• _Brief_
Output only the lines below from the one containing "right knee: (136, 186)" to the one containing "left eye: (211, 35)", exactly as written, both ends kept.

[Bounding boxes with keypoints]
***
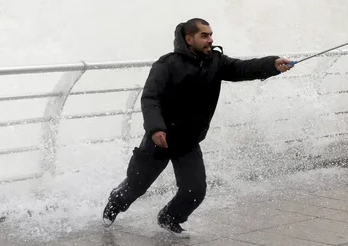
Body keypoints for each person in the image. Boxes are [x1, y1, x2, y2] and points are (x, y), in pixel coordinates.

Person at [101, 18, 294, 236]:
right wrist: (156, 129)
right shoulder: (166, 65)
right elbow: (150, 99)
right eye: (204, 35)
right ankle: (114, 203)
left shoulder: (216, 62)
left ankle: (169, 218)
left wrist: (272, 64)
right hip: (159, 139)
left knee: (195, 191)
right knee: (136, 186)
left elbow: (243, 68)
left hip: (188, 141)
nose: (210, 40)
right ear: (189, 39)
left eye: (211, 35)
***
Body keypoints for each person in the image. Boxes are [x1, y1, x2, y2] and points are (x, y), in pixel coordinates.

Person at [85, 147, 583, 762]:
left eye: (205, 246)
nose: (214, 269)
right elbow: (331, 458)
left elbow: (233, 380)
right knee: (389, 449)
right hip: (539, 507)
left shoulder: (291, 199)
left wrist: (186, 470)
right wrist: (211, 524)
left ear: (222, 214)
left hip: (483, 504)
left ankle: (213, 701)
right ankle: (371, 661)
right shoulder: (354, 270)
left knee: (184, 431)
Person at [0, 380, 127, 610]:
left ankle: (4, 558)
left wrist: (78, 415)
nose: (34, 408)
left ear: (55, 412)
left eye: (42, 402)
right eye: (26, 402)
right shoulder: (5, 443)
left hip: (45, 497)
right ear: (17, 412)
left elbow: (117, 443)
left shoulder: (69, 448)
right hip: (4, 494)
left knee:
***
• _Answer section_
right knee: (136, 186)
left elbow: (243, 68)
left hip: (188, 141)
nose: (210, 40)
right ear: (189, 39)
left eye: (211, 35)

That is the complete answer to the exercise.